Nothing is more frustrating than starting a review, only to find that the tests are inadequate or absent. Very few pull requests can touch code and NOT touch tests. If the code you are adding does not touch existing tests, consider adding test coverage.

If you don't know how to test Feature-X, please ask! We'll be happy to help you design things for easy testing, or to suggest appropriate test cases.

6. Squashing and Commit Titles

Your reviewer has finally sent you feedback on Feature-X.

Make the fixups, and don't squash yet. Put them in a new commit, and re-push. That way your reviewer can look at the new commit on its own, which is much faster than starting over.

We might still ask you to clean up your commits at the very end for the sake of a more readable history, but don't do this until asked: typically at the point where the pull request would otherwise be tagged LGTM.

Each commit should have a good title line (<70 characters) and include an additional description paragraph describing in more detail the change intended.

General squashing guidelines:

  • Sausage => squash

Do squash when there are several commits to fix bugs in the original commit(s), address reviewer feedback, etc. Really we only want to see the end state and commit message for the whole pull request.

  • Layers => don't squash

Don't squash when there are independent changes layered to achieve a single goal. For instance, writing a code munger could be one commit, applying it could be another, and adding a precommit check could be a third. One could argue they should be separate pull requests, but there's really no way to test/review the munger without seeing it applied, and there needs to be a precommit check to ensure the munged output doesn't immediately get out of date.

A commit, as much as possible, should be a single logical change.

7. KISS, YAGNI, MVP, DRY, etc.

Sometimes we need to remind each other of core tenets of software design - Keep It Simple, You Aren't Gonna Need It, Minimum Viable Product, Don't Repeat Yourself, and so on. Adding a feature "because we might need it later" is antithetical to software that ships. Add the things you need NOW and (ideally) leave room for things you might need later - but don't implement them now.

8. It's OK to Push Back

Sometimes reviewers make mistakes. It's OK to push back on changes your reviewer requested. If you have a good reason for doing something a certain way, you are absolutely allowed to debate the merits of a requested change. Both the reviewer and reviewee should strive to discuss these issues in a polite and respectful manner.

You might be overruled, but you might also change someone's mind. Working to better understand each other can sometimes be challenging, but often leads to better solutions.

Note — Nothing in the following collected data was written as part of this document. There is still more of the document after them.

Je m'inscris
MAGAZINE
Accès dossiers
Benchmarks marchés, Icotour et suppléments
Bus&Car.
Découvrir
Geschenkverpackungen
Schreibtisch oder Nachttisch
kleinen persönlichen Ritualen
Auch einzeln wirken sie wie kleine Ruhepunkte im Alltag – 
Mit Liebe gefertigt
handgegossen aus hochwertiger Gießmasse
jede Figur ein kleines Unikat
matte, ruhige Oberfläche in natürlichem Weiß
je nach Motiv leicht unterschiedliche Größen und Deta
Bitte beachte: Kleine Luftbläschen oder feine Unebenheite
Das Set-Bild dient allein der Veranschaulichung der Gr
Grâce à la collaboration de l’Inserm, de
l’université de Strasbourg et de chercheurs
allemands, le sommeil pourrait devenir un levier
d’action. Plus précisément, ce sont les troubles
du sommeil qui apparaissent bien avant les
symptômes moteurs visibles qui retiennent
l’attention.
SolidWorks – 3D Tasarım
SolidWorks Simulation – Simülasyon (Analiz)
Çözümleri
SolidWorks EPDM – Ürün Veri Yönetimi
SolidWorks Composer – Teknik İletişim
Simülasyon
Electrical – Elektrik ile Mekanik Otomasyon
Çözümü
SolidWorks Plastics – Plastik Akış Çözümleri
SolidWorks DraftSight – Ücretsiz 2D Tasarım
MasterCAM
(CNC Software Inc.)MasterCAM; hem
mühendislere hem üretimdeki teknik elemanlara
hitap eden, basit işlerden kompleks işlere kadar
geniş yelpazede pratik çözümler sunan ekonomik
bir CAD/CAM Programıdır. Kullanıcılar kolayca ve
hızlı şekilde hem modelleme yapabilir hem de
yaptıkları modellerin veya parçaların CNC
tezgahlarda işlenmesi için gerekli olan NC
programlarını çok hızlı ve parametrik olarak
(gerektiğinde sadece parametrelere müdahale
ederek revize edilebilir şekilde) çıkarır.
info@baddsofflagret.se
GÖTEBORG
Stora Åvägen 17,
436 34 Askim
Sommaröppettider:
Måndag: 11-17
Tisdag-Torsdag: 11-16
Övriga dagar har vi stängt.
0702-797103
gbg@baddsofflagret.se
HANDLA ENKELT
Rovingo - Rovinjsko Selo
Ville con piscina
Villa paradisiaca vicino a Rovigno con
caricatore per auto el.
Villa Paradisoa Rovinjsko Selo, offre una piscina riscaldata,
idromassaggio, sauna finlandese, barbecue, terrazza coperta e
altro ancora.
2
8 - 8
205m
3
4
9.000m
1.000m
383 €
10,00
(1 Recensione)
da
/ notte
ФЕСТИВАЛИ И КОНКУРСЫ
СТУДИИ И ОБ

Another phenomenon of open-source projects (where anyone can comment on any issue) is the dog-pile - your pull request gets so many comments from so many people it becomes hard to follow. In this situation, you can ask the primary reviewer (assignee) whether they want you to fork a new pull request to clear out all the comments. You don't HAVE to fix every issue raised by every person who feels like commenting, but you should answer reasonable comments with an explanation.

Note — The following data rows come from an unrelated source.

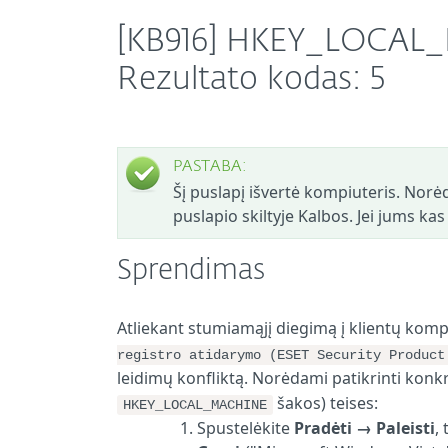
[KB916] HKEY_LOCAL_M
Rezultato kodas: 5
PASTABA:
Šį puslapį išvertė kompiuteris. Norėd
puslapio skiltyje Kalbos. Jei jums ka
Sprendimas
Atliekant stumiamąjį diegimą į klientų komp
registro atidarymo (ESET Security Product
leidimų konfliktą. Norėdami patikrinti kon
šakos) teises:
HKEY_LOCAL_MACHINE
Spustelėkite
Pradėti
→
Paleisti
,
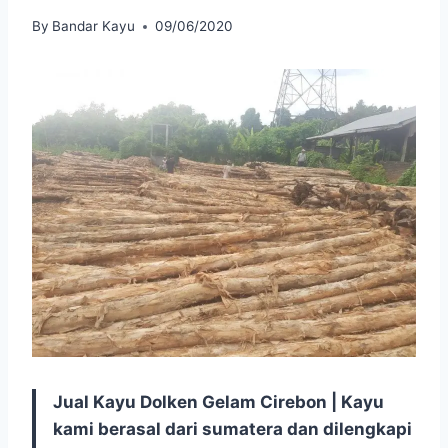
By
Bandar Kayu
09/06/2020
Jual Kayu Dolken Gelam Cirebon | Kayu
kami berasal dari sumatera dan dilengkapi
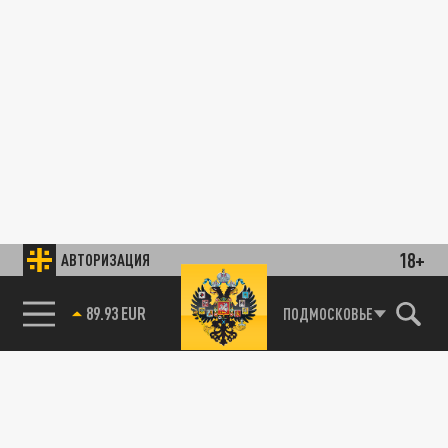
18+
АВТОРИЗАЦИЯ
89.93 EUR
ПОДМОСКОВЬЕ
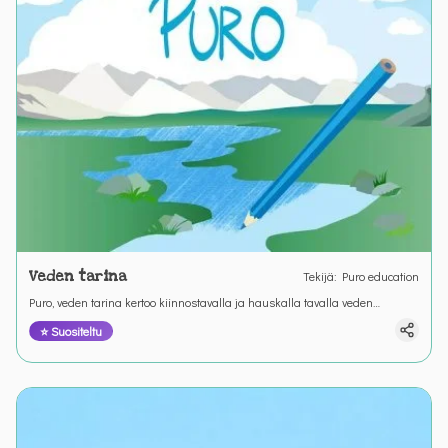
Veden tarina
Tekijä
:
Puro education
Puro, veden tarina kertoo kiinnostavalla ja hauskalla tavalla veden
kiertokulusta. Osallistu piirtämällä tarinalle kuvitus.
⭐ Suositeltu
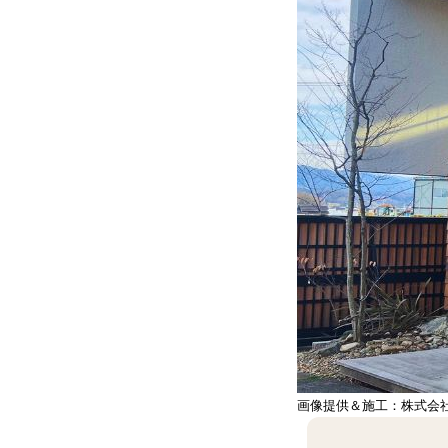
画像提供＆施工：株式会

9. Common Sense and Courtesy

No document can take the place of common sense and good taste. Use your best judgment, while you put a bit of thought into how your work can be made easier to review. If you do these things your pull requests will get merged with less friction.

10. Trivial Edits

Each incoming Pull Request needs to be reviewed, checked, and then merged.

While automation helps with this, each contribution also has an engineering cost. Therefore it is appreciated if you do NOT make trivial edits and fixes, but instead focus on giving the entire file a review.

If you find one grammatical or spelling error, it is likely there are more in that file, you can really make your Pull Request count by checking formatting, checking for broken links, and fixing errors and then submitting all the fixes at once to that file.

Some questions to consider

  • Can the file be improved further?
  • Does the trivial edit greatly improve the quality of the content?